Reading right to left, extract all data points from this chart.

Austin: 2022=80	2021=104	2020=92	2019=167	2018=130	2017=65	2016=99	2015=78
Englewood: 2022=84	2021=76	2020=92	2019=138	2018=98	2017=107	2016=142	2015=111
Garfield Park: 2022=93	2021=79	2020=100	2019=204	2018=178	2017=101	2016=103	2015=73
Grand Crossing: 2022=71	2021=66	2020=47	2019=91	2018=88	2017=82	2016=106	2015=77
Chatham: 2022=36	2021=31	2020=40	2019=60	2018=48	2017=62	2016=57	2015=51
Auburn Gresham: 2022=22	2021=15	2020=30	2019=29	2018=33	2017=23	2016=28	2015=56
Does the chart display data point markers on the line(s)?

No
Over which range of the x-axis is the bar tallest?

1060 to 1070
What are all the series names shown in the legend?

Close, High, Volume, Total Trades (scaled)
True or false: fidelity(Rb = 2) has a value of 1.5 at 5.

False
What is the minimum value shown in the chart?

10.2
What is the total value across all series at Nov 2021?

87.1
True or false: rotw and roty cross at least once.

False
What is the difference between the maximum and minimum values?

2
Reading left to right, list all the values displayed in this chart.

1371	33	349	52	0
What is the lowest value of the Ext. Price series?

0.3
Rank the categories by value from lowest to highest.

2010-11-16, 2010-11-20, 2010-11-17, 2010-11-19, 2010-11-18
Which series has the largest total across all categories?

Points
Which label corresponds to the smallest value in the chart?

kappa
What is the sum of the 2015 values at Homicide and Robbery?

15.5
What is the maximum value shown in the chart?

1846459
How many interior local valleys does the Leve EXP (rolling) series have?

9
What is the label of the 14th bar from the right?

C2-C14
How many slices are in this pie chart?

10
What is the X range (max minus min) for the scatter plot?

**REQUEST:**
Repeat the records from the start through the line containing "True or false: rotw", inclusive, substituting "graph" for every "chart" and leaving everything else unchanged.

**RESPONSE BELOW:**
Reading right to left, extract all data points from this graph.

Austin: 2022=80	2021=104	2020=92	2019=167	2018=130	2017=65	2016=99	2015=78
Englewood: 2022=84	2021=76	2020=92	2019=138	2018=98	2017=107	2016=142	2015=111
Garfield Park: 2022=93	2021=79	2020=100	2019=204	2018=178	2017=101	2016=103	2015=73
Grand Crossing: 2022=71	2021=66	2020=47	2019=91	2018=88	2017=82	2016=106	2015=77
Chatham: 2022=36	2021=31	2020=40	2019=60	2018=48	2017=62	2016=57	2015=51
Auburn Gresham: 2022=22	2021=15	2020=30	2019=29	2018=33	2017=23	2016=28	2015=56
Does the graph display data point markers on the line(s)?

No
Over which range of the x-axis is the bar tallest?

1060 to 1070
What are all the series names shown in the legend?

Close, High, Volume, Total Trades (scaled)
True or false: fidelity(Rb = 2) has a value of 1.5 at 5.

False
What is the minimum value shown in the graph?

10.2
What is the total value across all series at Nov 2021?

87.1
True or false: rotw and roty cross at least once.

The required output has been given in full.